Maggie never had any visitors; none of us had ever been inside her house; nobody in the community even knew what her real name was, where she had come from, or how she had got to be the way she was. We simply accepted her. There were rumors of course. Some gossipmongers had it that she was an heiress cut off by her family because she went mad; others said she had never recovered from a tragic love affair; still others said she was a rich eccentric and kept thousands of pounds stuffed in her mattress.
Whoever and whatever Mad Maggie was, she managed to take care of life’s minutiae somehow; she paid her rent, she bought newspapers, and she handled her ration coupons just like the rest of us.
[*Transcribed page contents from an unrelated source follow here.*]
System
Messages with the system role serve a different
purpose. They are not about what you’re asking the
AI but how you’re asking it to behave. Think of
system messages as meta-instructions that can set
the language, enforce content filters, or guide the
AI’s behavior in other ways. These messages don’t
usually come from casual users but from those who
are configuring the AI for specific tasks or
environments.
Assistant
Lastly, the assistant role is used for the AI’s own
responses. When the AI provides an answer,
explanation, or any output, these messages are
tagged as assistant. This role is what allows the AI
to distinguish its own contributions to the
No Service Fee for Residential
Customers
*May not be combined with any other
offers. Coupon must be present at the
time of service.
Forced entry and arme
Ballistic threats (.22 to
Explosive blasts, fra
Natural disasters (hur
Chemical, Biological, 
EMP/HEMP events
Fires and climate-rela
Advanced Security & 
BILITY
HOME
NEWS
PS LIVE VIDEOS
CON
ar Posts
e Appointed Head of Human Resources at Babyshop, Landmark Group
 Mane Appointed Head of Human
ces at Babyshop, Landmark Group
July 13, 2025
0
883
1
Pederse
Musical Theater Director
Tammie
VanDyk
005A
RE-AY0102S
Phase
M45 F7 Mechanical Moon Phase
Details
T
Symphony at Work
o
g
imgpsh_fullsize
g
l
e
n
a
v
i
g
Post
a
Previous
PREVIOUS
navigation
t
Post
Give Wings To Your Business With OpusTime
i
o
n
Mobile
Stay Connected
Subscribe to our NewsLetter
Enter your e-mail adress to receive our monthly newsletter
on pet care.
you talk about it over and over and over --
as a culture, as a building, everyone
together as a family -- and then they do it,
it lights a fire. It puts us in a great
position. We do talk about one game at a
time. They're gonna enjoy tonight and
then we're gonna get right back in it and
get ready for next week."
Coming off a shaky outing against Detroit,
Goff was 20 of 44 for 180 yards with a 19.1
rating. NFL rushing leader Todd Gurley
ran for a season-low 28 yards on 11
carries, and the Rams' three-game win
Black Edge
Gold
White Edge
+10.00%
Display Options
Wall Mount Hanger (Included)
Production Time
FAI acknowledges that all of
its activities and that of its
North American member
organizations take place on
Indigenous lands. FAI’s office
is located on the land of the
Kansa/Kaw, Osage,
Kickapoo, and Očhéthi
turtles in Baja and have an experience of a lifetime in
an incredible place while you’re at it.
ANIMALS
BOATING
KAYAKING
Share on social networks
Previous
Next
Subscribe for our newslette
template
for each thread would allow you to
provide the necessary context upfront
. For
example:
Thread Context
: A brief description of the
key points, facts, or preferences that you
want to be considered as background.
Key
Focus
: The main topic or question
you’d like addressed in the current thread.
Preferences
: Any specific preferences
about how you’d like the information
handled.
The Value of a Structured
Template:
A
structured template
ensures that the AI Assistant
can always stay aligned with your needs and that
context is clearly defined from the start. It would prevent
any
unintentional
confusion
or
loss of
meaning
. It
She also kept herself clean, despite the restriction to only five inches of bathwater. Perhaps her eccentricity was just an act, then, calculated to put people off befriending her for some reason? Perhaps she was shy or antisocial? All in all, she was known as Mad Maggie only because she never talked to anyone except herself, because of the old clothes she wore, because of her strange outbursts in French, and because, as everyone knew, she never went to the shelters during air raids, but would either stay indoors alone or walk the blacked-out streets muttering and arguing with herself, waving her arms at the skies as if inviting the bombs to come and get her.